What is being asked: Reproduce the text of every item below line for line, without changing any character, spacing, or line break.

Task input:
+ + + + + + +
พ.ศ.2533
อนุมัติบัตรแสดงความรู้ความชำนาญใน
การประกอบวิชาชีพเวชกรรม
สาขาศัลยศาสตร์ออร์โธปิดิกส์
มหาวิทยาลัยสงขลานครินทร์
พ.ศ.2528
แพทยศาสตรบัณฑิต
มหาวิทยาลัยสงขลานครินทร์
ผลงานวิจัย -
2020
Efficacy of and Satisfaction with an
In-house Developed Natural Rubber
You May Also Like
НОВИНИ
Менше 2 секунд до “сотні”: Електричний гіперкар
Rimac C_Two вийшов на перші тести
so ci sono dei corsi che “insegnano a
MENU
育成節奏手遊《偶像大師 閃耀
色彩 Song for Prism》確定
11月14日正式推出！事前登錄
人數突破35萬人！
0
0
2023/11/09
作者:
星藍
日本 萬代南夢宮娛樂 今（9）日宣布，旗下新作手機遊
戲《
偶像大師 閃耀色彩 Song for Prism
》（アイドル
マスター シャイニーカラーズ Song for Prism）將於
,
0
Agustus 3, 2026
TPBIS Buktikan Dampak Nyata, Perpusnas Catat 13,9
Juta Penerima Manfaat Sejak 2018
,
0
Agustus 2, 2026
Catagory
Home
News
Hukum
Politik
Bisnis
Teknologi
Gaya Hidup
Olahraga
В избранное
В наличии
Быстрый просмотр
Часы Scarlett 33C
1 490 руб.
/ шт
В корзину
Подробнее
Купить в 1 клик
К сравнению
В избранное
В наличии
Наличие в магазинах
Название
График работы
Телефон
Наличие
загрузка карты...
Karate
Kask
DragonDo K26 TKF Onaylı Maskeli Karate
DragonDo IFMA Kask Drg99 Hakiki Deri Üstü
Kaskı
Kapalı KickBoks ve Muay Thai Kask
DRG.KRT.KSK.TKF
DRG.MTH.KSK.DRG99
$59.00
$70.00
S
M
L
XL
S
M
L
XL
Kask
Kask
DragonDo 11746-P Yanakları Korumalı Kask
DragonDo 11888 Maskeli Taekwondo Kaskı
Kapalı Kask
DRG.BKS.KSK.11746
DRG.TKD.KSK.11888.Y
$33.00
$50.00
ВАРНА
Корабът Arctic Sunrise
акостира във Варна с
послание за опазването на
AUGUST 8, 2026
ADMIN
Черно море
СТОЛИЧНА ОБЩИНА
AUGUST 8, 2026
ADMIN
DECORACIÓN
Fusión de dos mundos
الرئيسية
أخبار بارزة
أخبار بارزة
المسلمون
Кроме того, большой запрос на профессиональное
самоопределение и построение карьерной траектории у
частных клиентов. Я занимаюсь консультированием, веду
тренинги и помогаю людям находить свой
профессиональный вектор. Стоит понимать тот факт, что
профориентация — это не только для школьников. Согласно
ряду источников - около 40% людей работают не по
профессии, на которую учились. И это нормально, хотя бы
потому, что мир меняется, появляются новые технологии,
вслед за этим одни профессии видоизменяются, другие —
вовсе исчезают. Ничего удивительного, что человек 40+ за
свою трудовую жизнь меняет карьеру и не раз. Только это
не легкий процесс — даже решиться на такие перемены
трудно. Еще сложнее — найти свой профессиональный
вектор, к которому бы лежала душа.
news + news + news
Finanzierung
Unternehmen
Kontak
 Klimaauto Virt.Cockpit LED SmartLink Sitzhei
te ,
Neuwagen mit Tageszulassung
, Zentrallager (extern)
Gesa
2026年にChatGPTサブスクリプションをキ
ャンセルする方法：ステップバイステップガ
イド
+ + + + + + +
Expected answer:
พ.ศ.2533
อนุมัติบัตรแสดงความรู้ความชำนาญใน
การประกอบวิชาชีพเวชกรรม
สาขาศัลยศาสตร์ออร์โธปิดิกส์
มหาวิทยาลัยสงขลานครินทร์
พ.ศ.2528
แพทยศาสตรบัณฑิต
มหาวิทยาลัยสงขลานครินทร์
ผลงานวิจัย -
2020
Efficacy of and Satisfaction with an
In-house Developed Natural Rubber
You May Also Like
НОВИНИ
Менше 2 секунд до “сотні”: Електричний гіперкар
Rimac C_Two вийшов на перші тести
so ci sono dei corsi che “insegnano a
MENU
育成節奏手遊《偶像大師 閃耀
色彩 Song for Prism》確定
11月14日正式推出！事前登錄
人數突破35萬人！
0
0
2023/11/09
作者:
星藍
日本 萬代南夢宮娛樂 今（9）日宣布，旗下新作手機遊
戲《
偶像大師 閃耀色彩 Song for Prism
》（アイドル
マスター シャイニーカラーズ Song for Prism）將於
,
0
Agustus 3, 2026
TPBIS Buktikan Dampak Nyata, Perpusnas Catat 13,9
Juta Penerima Manfaat Sejak 2018
,
0
Agustus 2, 2026
Catagory
Home
News
Hukum
Politik
Bisnis
Teknologi
Gaya Hidup
Olahraga
В избранное
В наличии
Быстрый просмотр
Часы Scarlett 33C
1 490 руб.
/ шт
В корзину
Подробнее
Купить в 1 клик
К сравнению
В избранное
В наличии
Наличие в магазинах
Название
График работы
Телефон
Наличие
загрузка карты...
Karate
Kask
DragonDo K26 TKF Onaylı Maskeli Karate
DragonDo IFMA Kask Drg99 Hakiki Deri Üstü
Kaskı
Kapalı KickBoks ve Muay Thai Kask
DRG.KRT.KSK.TKF
DRG.MTH.KSK.DRG99
$59.00
$70.00
S
M
L
XL
S
M
L
XL
Kask
Kask
DragonDo 11746-P Yanakları Korumalı Kask
DragonDo 11888 Maskeli Taekwondo Kaskı
Kapalı Kask
DRG.BKS.KSK.11746
DRG.TKD.KSK.11888.Y
$33.00
$50.00
ВАРНА
Корабът Arctic Sunrise
акостира във Варна с
послание за опазването на
AUGUST 8, 2026
ADMIN
Черно море
СТОЛИЧНА ОБЩИНА
AUGUST 8, 2026
ADMIN
DECORACIÓN
Fusión de dos mundos
الرئيسية
أخبار بارزة
أخبار بارزة
المسلمون
Кроме того, большой запрос на профессиональное
самоопределение и построение карьерной траектории у
частных клиентов. Я занимаюсь консультированием, веду
тренинги и помогаю людям находить свой
профессиональный вектор. Стоит понимать тот факт, что
профориентация — это не только для школьников. Согласно
ряду источников - около 40% людей работают не по
профессии, на которую учились. И это нормально, хотя бы
потому, что мир меняется, появляются новые технологии,
вслед за этим одни профессии видоизменяются, другие —
вовсе исчезают. Ничего удивительного, что человек 40+ за
свою трудовую жизнь меняет карьеру и не раз. Только это
не легкий процесс — даже решиться на такие перемены
трудно. Еще сложнее — найти свой профессиональный
вектор, к которому бы лежала душа.
news + news + news
Finanzierung
Unternehmen
Kontak
 Klimaauto Virt.Cockpit LED SmartLink Sitzhei
te ,
Neuwagen mit Tageszulassung
, Zentrallager (extern)
Gesa
2026年にChatGPTサブスクリプションをキ
ャンセルする方法：ステップバイステップガ
イド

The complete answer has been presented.